* **What is expected**:
Without including any images, reproduce each entry exactly.

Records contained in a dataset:
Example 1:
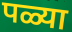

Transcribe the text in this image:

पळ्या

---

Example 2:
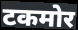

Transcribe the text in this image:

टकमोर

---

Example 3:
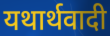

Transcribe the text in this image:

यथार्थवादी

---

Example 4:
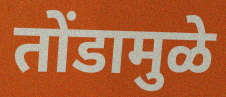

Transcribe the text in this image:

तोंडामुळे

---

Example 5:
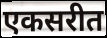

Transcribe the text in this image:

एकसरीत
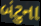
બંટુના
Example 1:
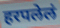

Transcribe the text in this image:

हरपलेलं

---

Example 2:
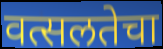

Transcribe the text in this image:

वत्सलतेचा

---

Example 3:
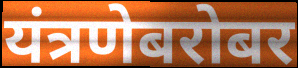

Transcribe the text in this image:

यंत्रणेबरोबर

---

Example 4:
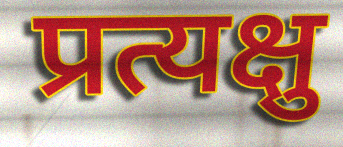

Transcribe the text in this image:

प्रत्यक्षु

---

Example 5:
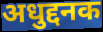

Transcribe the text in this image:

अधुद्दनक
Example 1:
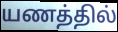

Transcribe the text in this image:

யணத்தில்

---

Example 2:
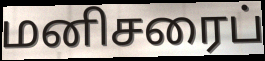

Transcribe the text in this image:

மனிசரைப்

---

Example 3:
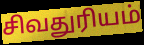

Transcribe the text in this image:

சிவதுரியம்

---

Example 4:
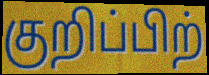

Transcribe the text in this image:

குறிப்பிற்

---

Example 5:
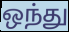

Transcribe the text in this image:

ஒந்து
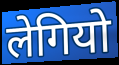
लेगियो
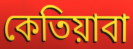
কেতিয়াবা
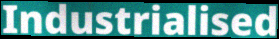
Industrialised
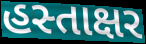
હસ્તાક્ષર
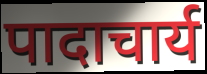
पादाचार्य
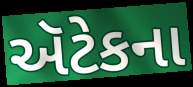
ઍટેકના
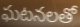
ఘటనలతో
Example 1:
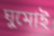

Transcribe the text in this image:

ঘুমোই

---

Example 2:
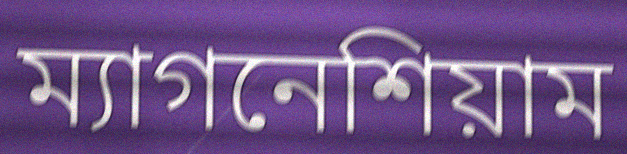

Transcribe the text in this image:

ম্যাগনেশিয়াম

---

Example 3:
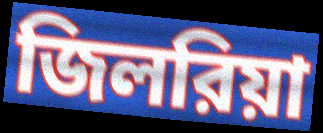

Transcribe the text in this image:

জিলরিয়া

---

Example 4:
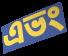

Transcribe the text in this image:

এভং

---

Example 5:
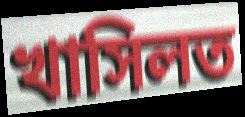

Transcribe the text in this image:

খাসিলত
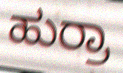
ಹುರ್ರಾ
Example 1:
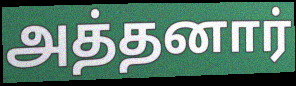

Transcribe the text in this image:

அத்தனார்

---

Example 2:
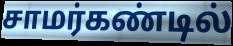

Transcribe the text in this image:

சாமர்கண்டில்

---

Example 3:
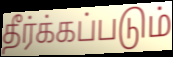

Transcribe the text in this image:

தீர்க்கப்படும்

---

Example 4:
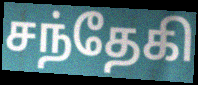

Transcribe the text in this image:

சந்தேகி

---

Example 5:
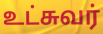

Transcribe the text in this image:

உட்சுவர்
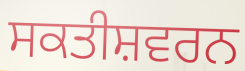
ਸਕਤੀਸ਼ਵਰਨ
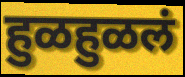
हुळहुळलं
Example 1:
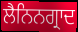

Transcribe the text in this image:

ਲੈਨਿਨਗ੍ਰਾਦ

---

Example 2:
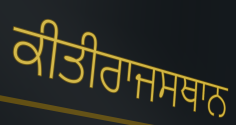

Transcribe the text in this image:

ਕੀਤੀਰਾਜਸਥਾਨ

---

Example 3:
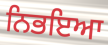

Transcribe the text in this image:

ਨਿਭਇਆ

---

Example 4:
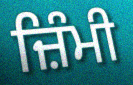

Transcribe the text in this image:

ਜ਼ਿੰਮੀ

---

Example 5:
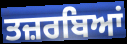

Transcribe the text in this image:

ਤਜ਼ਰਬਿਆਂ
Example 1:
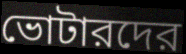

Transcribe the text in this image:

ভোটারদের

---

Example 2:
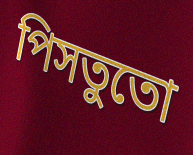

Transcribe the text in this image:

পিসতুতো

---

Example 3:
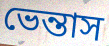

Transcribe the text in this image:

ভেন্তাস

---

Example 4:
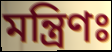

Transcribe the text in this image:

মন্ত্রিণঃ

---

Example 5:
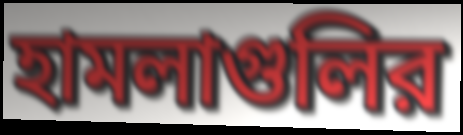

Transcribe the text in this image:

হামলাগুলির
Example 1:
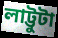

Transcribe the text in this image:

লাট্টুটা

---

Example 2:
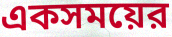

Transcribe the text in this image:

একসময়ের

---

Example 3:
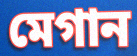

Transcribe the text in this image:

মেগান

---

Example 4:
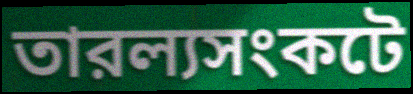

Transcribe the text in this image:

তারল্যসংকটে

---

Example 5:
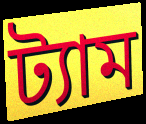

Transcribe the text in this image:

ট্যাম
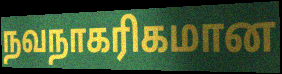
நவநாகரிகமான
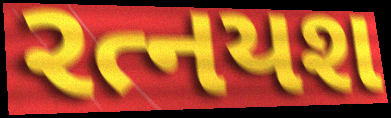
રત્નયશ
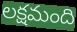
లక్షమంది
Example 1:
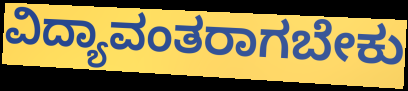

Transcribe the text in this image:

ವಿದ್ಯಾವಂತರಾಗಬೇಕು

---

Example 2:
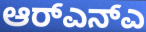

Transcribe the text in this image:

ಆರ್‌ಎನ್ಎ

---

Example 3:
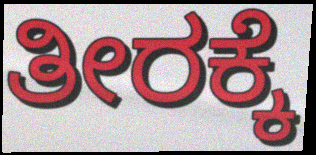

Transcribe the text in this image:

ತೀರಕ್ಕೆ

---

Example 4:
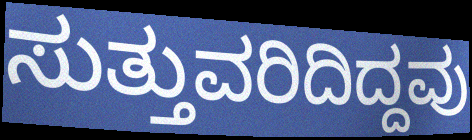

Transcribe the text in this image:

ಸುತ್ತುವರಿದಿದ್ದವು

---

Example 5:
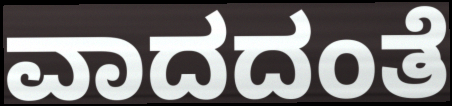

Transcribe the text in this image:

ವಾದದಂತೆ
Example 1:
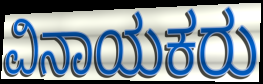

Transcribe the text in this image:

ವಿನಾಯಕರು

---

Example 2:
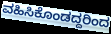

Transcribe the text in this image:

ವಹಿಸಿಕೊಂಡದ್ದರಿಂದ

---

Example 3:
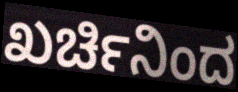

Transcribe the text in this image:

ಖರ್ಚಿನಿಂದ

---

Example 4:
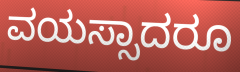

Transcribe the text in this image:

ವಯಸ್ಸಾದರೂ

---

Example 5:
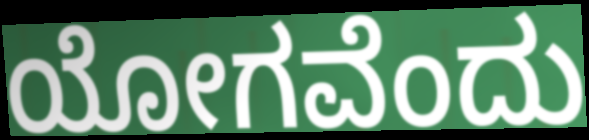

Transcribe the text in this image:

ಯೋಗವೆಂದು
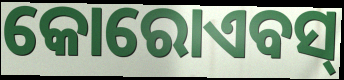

* **Answer for this exercise**:
Example 1:

Transcribe the text in this image:

पळ्या

---

Example 2:

Transcribe the text in this image:

टकमोर

---

Example 3:

Transcribe the text in this image:

यथार्थवादी

---

Example 4:

Transcribe the text in this image:

तोंडामुळे

---

Example 5:

Transcribe the text in this image:

एकसरीत
બંટુના
Example 1:

Transcribe the text in this image:

हरपलेलं

---

Example 2:

Transcribe the text in this image:

वत्सलतेचा

---

Example 3:

Transcribe the text in this image:

यंत्रणेबरोबर

---

Example 4:

Transcribe the text in this image:

प्रत्यक्षु

---

Example 5:

Transcribe the text in this image:

अधुद्दनक
Example 1:

Transcribe the text in this image:

யணத்தில்

---

Example 2:

Transcribe the text in this image:

மனிசரைப்

---

Example 3:

Transcribe the text in this image:

சிவதுரியம்

---

Example 4:

Transcribe the text in this image:

குறிப்பிற்

---

Example 5:

Transcribe the text in this image:

ஒந்து
लेगियो
কেতিয়াবা
Industrialised
હસ્તાક્ષર
पादाचार्य
ઍટેકના
ఘటనలతో
Example 1:

Transcribe the text in this image:

ঘুমোই

---

Example 2:

Transcribe the text in this image:

ম্যাগনেশিয়াম

---

Example 3:

Transcribe the text in this image:

জিলরিয়া

---

Example 4:

Transcribe the text in this image:

এভং

---

Example 5:

Transcribe the text in this image:

খাসিলত
ಹುರ್ರಾ
Example 1:

Transcribe the text in this image:

அத்தனார்

---

Example 2:

Transcribe the text in this image:

சாமர்கண்டில்

---

Example 3:

Transcribe the text in this image:

தீர்க்கப்படும்

---

Example 4:

Transcribe the text in this image:

சந்தேகி

---

Example 5:

Transcribe the text in this image:

உட்சுவர்
ਸਕਤੀਸ਼ਵਰਨ
हुळहुळलं
Example 1:

Transcribe the text in this image:

ਲੈਨਿਨਗ੍ਰਾਦ

---

Example 2:

Transcribe the text in this image:

ਕੀਤੀਰਾਜਸਥਾਨ

---

Example 3:

Transcribe the text in this image:

ਨਿਭਇਆ

---

Example 4:

Transcribe the text in this image:

ਜ਼ਿੰਮੀ

---

Example 5:

Transcribe the text in this image:

ਤਜ਼ਰਬਿਆਂ
Example 1:

Transcribe the text in this image:

ভোটারদের

---

Example 2:

Transcribe the text in this image:

পিসতুতো

---

Example 3:

Transcribe the text in this image:

ভেন্তাস

---

Example 4:

Transcribe the text in this image:

মন্ত্রিণঃ

---

Example 5:

Transcribe the text in this image:

হামলাগুলির
Example 1:

Transcribe the text in this image:

লাট্টুটা

---

Example 2:

Transcribe the text in this image:

একসময়ের

---

Example 3:

Transcribe the text in this image:

মেগান

---

Example 4:

Transcribe the text in this image:

তারল্যসংকটে

---

Example 5:

Transcribe the text in this image:

ট্যাম
நவநாகரிகமான
રત્નયશ
లక్షమంది
Example 1:

Transcribe the text in this image:

ವಿದ್ಯಾವಂತರಾಗಬೇಕು

---

Example 2:

Transcribe the text in this image:

ಆರ್‌ಎನ್ಎ

---

Example 3:

Transcribe the text in this image:

ತೀರಕ್ಕೆ

---

Example 4:

Transcribe the text in this image:

ಸುತ್ತುವರಿದಿದ್ದವು

---

Example 5:

Transcribe the text in this image:

ವಾದದಂತೆ
Example 1:

Transcribe the text in this image:

ವಿನಾಯಕರು

---

Example 2:

Transcribe the text in this image:

ವಹಿಸಿಕೊಂಡದ್ದರಿಂದ

---

Example 3:

Transcribe the text in this image:

ಖರ್ಚಿನಿಂದ

---

Example 4:

Transcribe the text in this image:

ವಯಸ್ಸಾದರೂ

---

Example 5:

Transcribe the text in this image:

ಯೋಗವೆಂದು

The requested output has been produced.